Ursula Bogner: Recordings 1969-1988

Ursula Bogner
Recordings 1969-1988

You can believe the backstory if you want: a German housewife/pharmacist named Ursula Bogner builds a studio in her home to try and capture the electronic sounds that fascinate her so. Yet upon finding out that minimalist electronic composer Jan Jelinek “found” these recordings and used it as the flagship release for his Faitiche Records imprint, eyebrows were raised (it certainly doesn’t help that the press release notes that “all tracks selected and a few partly re-worked by Jan Jelinek”). So, yes, it’s a Jelinek side-project, and, unfortunately, the “backstory” is intrinsically fascinating than the music contained within.
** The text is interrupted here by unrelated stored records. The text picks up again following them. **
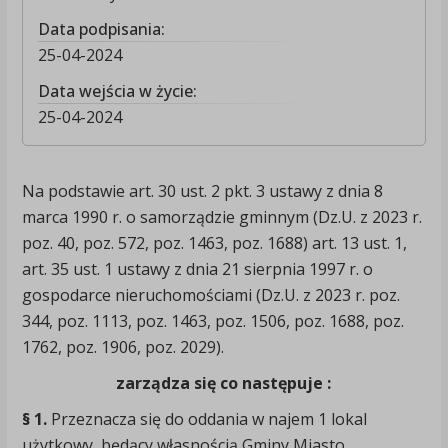
Data podpisania:
25-04-2024
Data wejścia w życie:
25-04-2024
Na podstawie art. 30 ust. 2 pkt. 3 ustawy z dnia 8
marca 1990 r. o samorządzie gminnym (Dz.U. z 2023 r.
poz. 40, poz. 572, poz. 1463, poz. 1688) art. 13 ust. 1,
art. 35 ust. 1 ustawy z dnia 21 sierpnia 1997 r. o
gospodarce nieruchomościami (Dz.U. z 2023 r. poz.
344, poz. 1113, poz. 1463, poz. 1506, poz. 1688, poz.
1762, poz. 1906, poz. 2029).
zarządza się co następuje :
§ 1.
Przeznacza się do oddania w najem 1 lokal
użytkowy, będący własnością Gminy Miasto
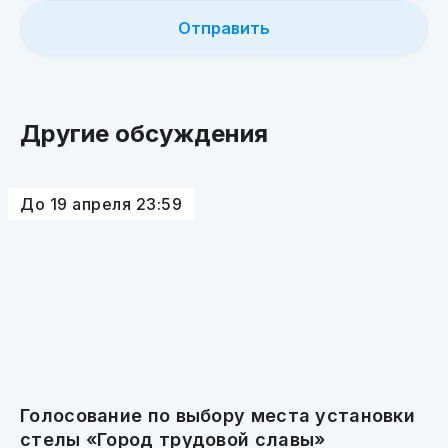
Другие обсуждения
До 19 апреля 23:59
Голосование по выбору места установки
стелы «Город трудовой славы»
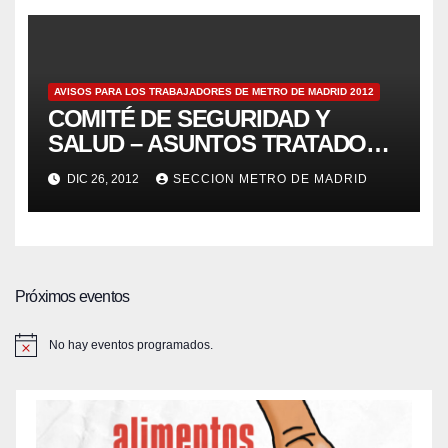
AVISOS PARA LOS TRABAJADORES DE METRO DE MADRID 2012
COMITÉ DE SEGURIDAD Y
SALUD – ASUNTOS TRATADOS
POR LOS DELEGADOS DE
DIC 26, 2012
SECCION METRO DE MADRID
PREVENCIÓN 17/12/2012 – Aviso
123
Próximos eventos
No hay eventos programados.
A
v
i
s
o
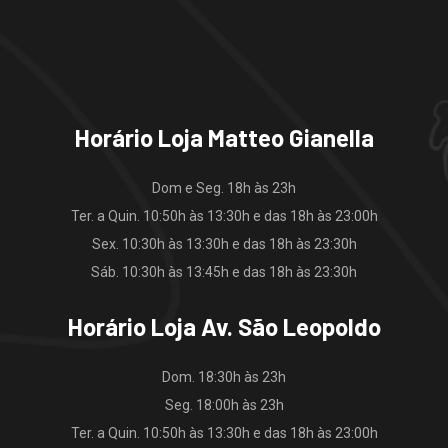
Horário Loja Matteo Gianella
Dom e Seg. 18h às 23h
Ter. a Quin. 10:50h às 13:30h e das 18h às 23:00h
Sex. 10:30h às 13:30h e das 18h às 23:30h
Sáb. 10:30h às 13:45h e das 18h às 23:30h
Horário Loja Av. São Leopoldo
Dom. 18:30h às 23h
Seg. 18:00h às 23h
Ter. a Quin. 10:50h às 13:30h e das 18h às 23:00h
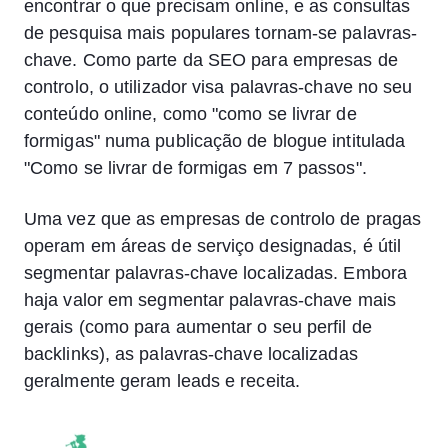
encontrar o que precisam online, e as consultas
de pesquisa mais populares tornam-se palavras-
chave. Como parte da SEO para empresas de
controlo, o utilizador visa palavras-chave no seu
conteúdo online, como "como se livrar de
formigas" numa publicação de blogue intitulada
"Como se livrar de formigas em 7 passos".
Uma vez que as empresas de controlo de pragas
operam em áreas de serviço designadas, é útil
segmentar palavras-chave localizadas. Embora
haja valor em segmentar palavras-chave mais
gerais (como para aumentar o seu perfil de
backlinks), as palavras-chave localizadas
geralmente geram leads e receita.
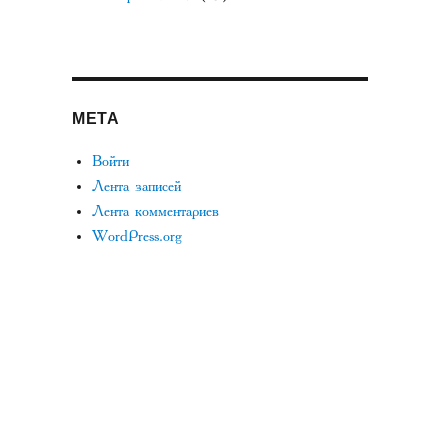
МЕТА
Войти
Лента записей
Лента комментариев
WordPress.org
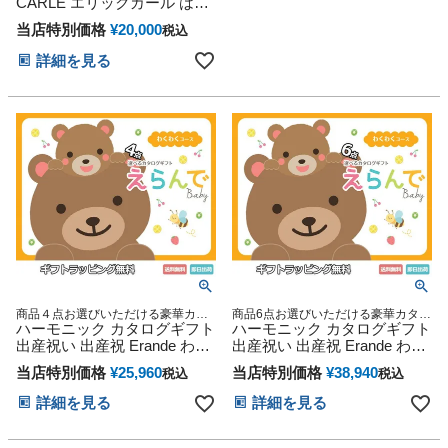
CARLE エリックカール はら
ぺこあおむし DX 3段 思い出
当店特別価格
¥
20,000
税込
赤ちゃん 子供 出産 マタニテ
ィ フォト パパ ママ ベイビー
詳細を見る
お父さん お母さん クリスマ
ス ハロウィン バレンタイン
七五三 初節句 子供の日 ギフ
トセット 人気 端午の節句 ひ
な祭り 男の子 女の子
商品４点お選びいただける豪華カタ
商品6点お選びいただける豪華カタロ
ログギフト
ハーモニック カタログギフト
グギフト
ハーモニック カタログギフト
出産祝い 出産祝 Erande わく
出産祝い 出産祝 Erande わく
わく クアドラプルチョイス
わく セクスタプルチョイス
当店特別価格
¥
25,960
当店特別価格
¥
38,940
税込
税込
ハーモニック
詳細を見る
詳細を見る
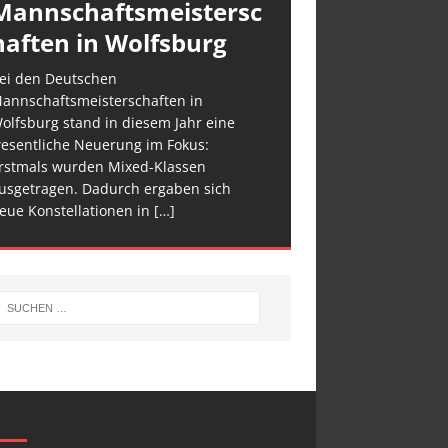
Mannschaftsmeistersc
haften in Wolfsburg
ei den Deutschen
annschaftsmeisterschaften in
olfsburg stand in diesem Jahr eine
esentliche Neuerung im Fokus:
rstmals wurden Mixed-Klassen
usgetragen. Dadurch ergaben sich
eue Konstellationen in
[…]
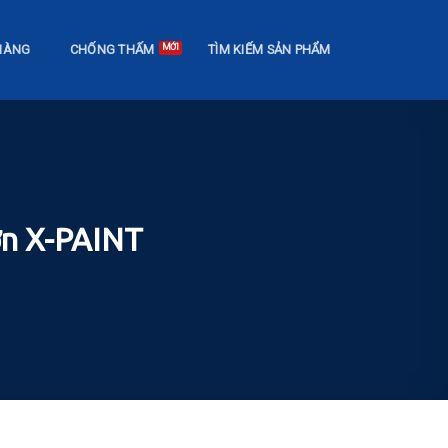
HÀNG
CHỐNG THẤM
TÌM KIẾM SẢN PHẨM
sơn X-PAINT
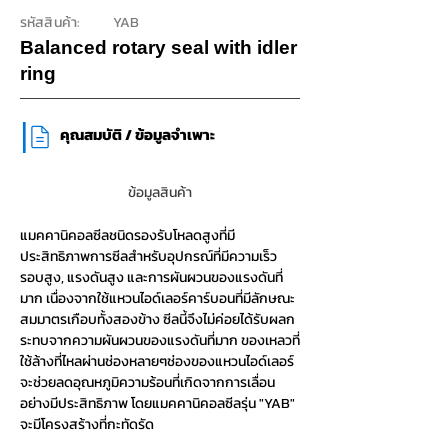
รหัสสินค้า:
YAB
Balanced rotary seal with idler
ring
|
​คุณสมบัติ / ข้อมูลจำเพาะ
ข้อมูลสินค้า
แมคคานิคอลซีลชนิดรองรับโหลดสูงที่มี
ประสิทธิภาพการซีลสำหรับอุปกรณ์ที่มีความเร็ว
รอบสูง, แรงดันสูง และการผันผวนของแรงดันที่
มาก เนื่องจากใช้แหวนไอด์เลอร์คาร์บอนที่มีลักษณะ
สมมาตรเกือบทั้งสองข้าง ซีลนี้จึงไม่ค่อยได้รับผลก
ระทบจากความผันผวนของแรงดันที่มาก ของเหลวที่
ใช้ล้างที่ไหลผ่านช่องหลายๆช่องของแหวนไอด์เลอร์
จะช่วยลดอุณหภูมิความร้อนที่เกิดจากการเลื่อน
อย่างมีประสิทธิภาพ โดยแมคคานิคอลซีลรุ่น "YAB"
จะมีโครงสร้างที่กะทัดรัด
Though many of Jelinek’s minimalist trademarks are here, never has he done something so deliberately stripped down, bare, and utterly boring. Keyboards spend more time bubbling and percolating than forming any sort of cohesive statement, all while the faintest of backbeats give the illusion of proper structure, even if it’s not there. The six-minute closing number “Soloresonanzen” at least tries to create something dynamic with its waves upon waves of synth washes, but by and large, this lighthearted prank should have remained where it started: inside Jelinek’s head. (Sidenote: isn’t it strange how the Ursula Bogner backstory is essentially that of Tickley Feather‘s?)